Well how about doing it in iMovie. Let me show you how to do it first and I'll explain why you may want to do it this way. First create a new project and create a movie project. Now if you try to drag some audio into iMovie without anything in the Timeline it's going to force it into the special soundtrack area there at the bottom. That's fine. You could do it that way. Place it there and now when you play the movie you still get the audio. But the cool thing is you can now trim this really easily. So I could trim this a little bit there and a little bit here. Drag it back over to the Start and then when I'm done I can go to File, Share and then File.

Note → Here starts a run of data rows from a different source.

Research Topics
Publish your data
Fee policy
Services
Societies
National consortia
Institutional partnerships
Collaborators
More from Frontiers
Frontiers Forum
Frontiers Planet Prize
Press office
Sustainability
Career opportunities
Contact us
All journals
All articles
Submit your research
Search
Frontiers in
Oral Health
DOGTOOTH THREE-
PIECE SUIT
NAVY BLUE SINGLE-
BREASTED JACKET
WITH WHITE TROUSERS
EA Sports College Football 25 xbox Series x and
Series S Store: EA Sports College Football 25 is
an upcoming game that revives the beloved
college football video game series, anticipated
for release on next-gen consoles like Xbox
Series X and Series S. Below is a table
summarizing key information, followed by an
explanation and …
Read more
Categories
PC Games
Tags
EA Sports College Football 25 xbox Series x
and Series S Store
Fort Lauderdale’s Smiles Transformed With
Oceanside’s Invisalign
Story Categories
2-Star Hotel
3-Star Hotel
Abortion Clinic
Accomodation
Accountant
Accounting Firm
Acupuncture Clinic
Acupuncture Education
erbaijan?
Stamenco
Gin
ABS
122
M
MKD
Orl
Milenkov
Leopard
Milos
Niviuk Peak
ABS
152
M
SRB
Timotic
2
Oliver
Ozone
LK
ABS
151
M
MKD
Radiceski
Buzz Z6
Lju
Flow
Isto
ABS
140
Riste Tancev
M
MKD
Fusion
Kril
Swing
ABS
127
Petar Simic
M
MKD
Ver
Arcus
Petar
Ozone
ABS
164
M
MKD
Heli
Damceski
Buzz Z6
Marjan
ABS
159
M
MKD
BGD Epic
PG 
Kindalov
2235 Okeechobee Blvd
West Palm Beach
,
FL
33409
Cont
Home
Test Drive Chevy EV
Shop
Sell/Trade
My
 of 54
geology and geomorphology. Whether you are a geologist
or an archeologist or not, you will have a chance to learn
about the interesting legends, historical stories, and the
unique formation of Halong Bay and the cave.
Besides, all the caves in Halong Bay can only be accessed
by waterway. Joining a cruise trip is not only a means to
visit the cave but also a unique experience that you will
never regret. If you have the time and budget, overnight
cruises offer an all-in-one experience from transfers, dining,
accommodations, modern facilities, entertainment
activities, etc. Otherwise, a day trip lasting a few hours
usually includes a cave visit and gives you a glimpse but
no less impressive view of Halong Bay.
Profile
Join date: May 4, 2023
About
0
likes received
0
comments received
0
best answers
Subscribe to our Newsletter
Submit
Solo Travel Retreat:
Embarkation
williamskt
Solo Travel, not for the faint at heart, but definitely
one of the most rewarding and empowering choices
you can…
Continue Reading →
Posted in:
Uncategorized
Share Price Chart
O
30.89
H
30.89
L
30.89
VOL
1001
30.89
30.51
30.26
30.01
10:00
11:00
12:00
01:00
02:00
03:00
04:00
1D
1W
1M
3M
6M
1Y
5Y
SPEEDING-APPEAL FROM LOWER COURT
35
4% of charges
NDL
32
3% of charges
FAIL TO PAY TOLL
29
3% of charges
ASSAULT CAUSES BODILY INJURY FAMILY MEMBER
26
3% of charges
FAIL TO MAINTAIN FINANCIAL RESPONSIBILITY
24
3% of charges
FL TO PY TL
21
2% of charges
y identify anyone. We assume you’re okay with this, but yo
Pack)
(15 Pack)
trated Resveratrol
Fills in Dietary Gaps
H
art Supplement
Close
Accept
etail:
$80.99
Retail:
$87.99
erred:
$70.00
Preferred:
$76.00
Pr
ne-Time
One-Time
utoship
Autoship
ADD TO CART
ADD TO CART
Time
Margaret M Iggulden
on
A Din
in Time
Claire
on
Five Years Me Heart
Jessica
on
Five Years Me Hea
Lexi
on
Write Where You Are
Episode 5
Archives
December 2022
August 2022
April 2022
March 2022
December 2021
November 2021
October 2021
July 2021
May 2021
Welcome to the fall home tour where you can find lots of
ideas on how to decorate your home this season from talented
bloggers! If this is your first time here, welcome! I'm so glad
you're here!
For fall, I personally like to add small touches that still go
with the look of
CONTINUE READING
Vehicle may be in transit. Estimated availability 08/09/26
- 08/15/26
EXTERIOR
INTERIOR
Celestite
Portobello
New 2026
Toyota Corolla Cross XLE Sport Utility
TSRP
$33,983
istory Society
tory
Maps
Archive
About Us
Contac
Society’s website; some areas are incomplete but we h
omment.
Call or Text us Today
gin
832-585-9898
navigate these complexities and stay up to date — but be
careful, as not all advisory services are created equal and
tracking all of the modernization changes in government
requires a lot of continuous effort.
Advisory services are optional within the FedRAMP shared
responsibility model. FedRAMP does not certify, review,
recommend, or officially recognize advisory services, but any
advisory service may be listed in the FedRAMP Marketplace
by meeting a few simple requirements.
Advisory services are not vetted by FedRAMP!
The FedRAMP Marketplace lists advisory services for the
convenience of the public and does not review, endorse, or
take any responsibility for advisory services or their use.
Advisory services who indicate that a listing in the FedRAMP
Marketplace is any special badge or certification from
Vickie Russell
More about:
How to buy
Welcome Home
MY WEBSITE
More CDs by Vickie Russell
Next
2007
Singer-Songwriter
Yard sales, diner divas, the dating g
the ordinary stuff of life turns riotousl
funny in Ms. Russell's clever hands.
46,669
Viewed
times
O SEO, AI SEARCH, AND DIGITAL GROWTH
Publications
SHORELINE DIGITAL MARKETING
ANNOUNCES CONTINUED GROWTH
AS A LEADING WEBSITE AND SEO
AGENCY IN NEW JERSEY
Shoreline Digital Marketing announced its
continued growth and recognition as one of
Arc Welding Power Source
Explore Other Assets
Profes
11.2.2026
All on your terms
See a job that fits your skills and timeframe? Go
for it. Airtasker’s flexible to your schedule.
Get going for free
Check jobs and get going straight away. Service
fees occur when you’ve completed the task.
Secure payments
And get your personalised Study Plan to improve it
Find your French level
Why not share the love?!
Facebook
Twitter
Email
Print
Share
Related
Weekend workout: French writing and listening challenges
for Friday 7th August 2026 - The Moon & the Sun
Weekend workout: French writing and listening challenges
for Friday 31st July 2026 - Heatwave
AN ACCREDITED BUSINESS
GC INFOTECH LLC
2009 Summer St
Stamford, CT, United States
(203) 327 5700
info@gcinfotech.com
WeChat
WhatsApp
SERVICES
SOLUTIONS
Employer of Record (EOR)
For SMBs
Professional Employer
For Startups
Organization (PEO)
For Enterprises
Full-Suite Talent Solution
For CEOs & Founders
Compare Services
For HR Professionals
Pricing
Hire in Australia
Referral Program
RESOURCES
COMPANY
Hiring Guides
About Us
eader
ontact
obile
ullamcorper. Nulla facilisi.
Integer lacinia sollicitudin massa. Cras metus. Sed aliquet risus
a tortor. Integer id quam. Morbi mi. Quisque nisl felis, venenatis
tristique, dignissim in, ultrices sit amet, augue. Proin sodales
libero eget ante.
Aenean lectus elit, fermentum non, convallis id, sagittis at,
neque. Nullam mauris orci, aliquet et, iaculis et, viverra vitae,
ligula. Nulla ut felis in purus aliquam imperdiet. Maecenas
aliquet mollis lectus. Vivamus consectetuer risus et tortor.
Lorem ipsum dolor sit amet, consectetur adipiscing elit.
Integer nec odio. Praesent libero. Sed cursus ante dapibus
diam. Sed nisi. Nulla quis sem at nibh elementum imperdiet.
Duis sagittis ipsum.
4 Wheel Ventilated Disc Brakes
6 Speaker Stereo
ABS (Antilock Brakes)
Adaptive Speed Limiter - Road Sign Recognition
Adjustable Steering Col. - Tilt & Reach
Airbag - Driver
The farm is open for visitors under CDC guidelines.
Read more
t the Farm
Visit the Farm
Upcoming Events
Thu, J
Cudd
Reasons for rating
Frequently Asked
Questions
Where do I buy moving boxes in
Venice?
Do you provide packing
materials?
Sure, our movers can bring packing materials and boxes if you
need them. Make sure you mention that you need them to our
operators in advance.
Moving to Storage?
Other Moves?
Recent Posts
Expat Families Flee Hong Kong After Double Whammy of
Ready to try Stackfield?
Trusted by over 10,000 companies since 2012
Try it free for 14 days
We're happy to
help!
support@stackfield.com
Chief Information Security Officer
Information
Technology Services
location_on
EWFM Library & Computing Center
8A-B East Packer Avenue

If I choose under Format Audio Only then I can actually even choose a variety of different formats here to export it as. 
Now there is some advantages to doing it in iMovie. One is, of course, you can really zero in here on the Wave form to see it pretty clearly to know where to trim. You could go to the Audio Settings here and adjust some things including Automatically Improve the Loudness, so kind of level it. You can go here to the Equalizer and add Equalizer Remove Background Noise. You can change the Speed really easily if you want. Speed it up slightly. There are some Effects that you could apply right here to change how it sounds. Of course you can further edit besides just trimming by doing things like going to Modify, Split-Clip like that. Moving sections around. But maybe the best reason for using iMovie is if you use iMove a lot. Maybe you don't have Audacity at all. Maybe you never use GarageBand. Maybe the Quick Time Player interface is too small to really trim what you want effectively. But you use iMovie all the time for editing video. So why not use your iMovie's skills to actually edit audio quickly and easily in the app that you know so well. 
So there are five different completely free ways to easily trim audio on your Mac. Hope you found this useful. Thanks for watching. 

Comments: One Comment

    Henning
    3 years ago

    Hi Gary,
    not to forget the 6th way: using quicklook in the finder app. Files supported by MacOS can be trimmed using the "trimm" button within the quicklook window, located left from the "share" button.